2. Edwards, D. Introduction to Graphical Modelling. New York: Springer; 2000.
3. Friedman, J., Hastie, T., Simon, N. and Tibshiran, R. Regularization Paths 
for Generalized Linear Models via Coordinate Descent. Journal OF Statistical 
Software 2010;33(1).
4. Friedman, J., Hastie, T., Simon, N. and Tibshirani, R. 2016. Lasso and 
Elastic-Net Regularized Generalized Linear Models
5. Friedman, J., Hastie, T. and Tibshirani, R. Applications of the lasso and 
grouped lasso to the estimation of sparse graphical models.
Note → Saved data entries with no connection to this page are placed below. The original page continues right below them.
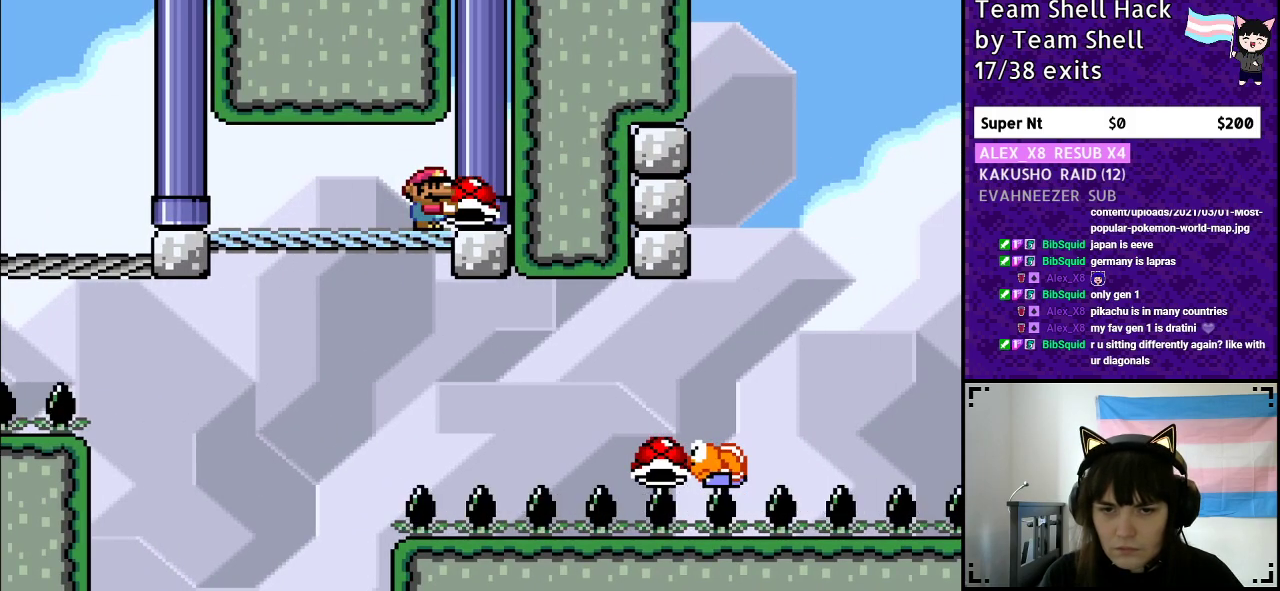
{"buttons": ["B", "Y", "DPAD_RIGHT"], "events": [[283, "DPAD_DOWN", "down"], [383, "DPAD_DOWN", "up"], [450, "DPAD_RIGHT", "down"], [500, "B", "down"]]}
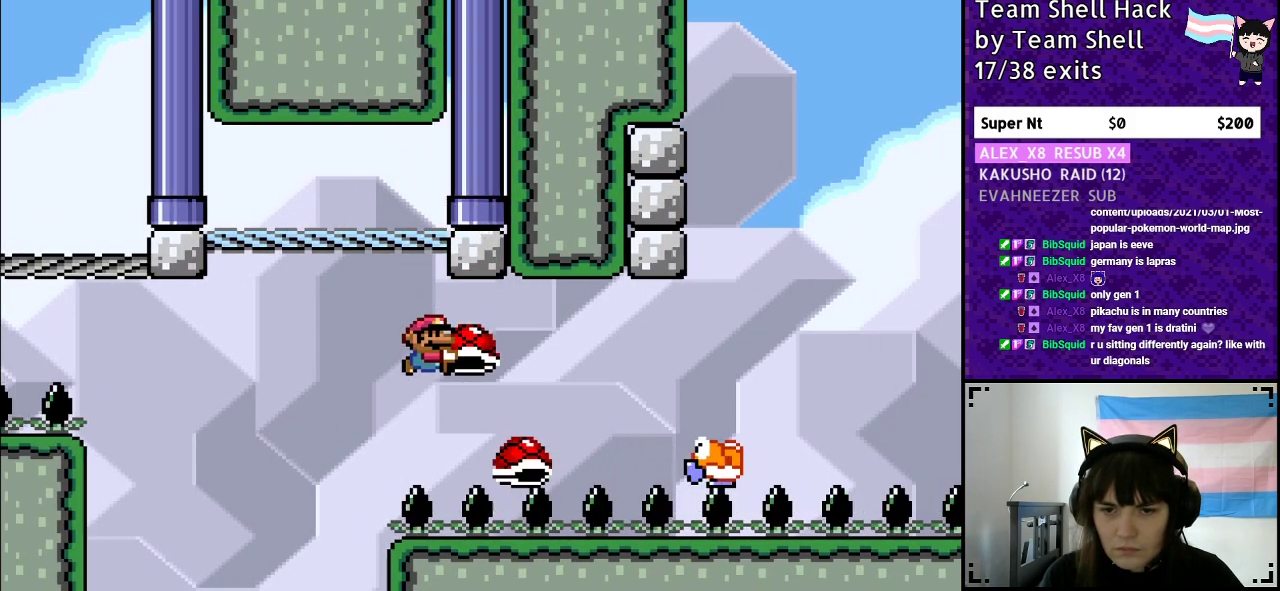
{"buttons": ["B", "Y"], "events": [[383, "DPAD_RIGHT", "up"]]}
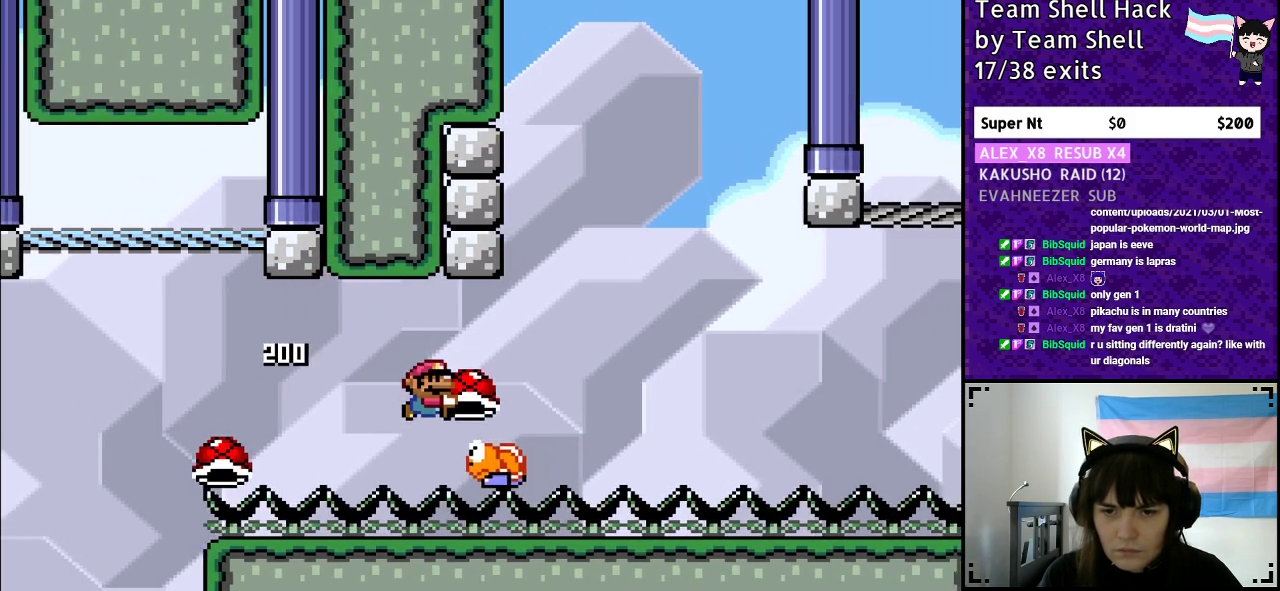
{"buttons": ["B"], "events": [[83, "DPAD_RIGHT", "down"], [300, "DPAD_RIGHT", "up"], [367, "DPAD_LEFT", "down"], [483, "DPAD_LEFT", "up"], [483, "Y", "up"]]}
In. US; 2010.
6. Meinshausen, N. and Buhlmann, P. High-dimensional graphs and variable 
selection with the lasso. The annals of statistics 2006;34(3):1436-1462.
7. Pourahmadi, M. Covariance Estimation : The GLM and Regularization 
perspectives. Statistical Science 2011;26(3):369-387.
8. Yuan, M. and Lin, Y. Model Selection and Estimation in the Gaussian 
Graphical Model. Biometrika 2007;94(1.):19-35.
9. Zhao, T. and Liu, H. The huge Package for High-dimensional Undirected Graph
estimation in R. Journal of Machine Learning Research 2012;13: 1059-1062.
10. Zou, H. and Hastie, T. Regularization and variable selection via the 
Elastic net. Journal of the Royal Statistical Society 2005;2:301-320.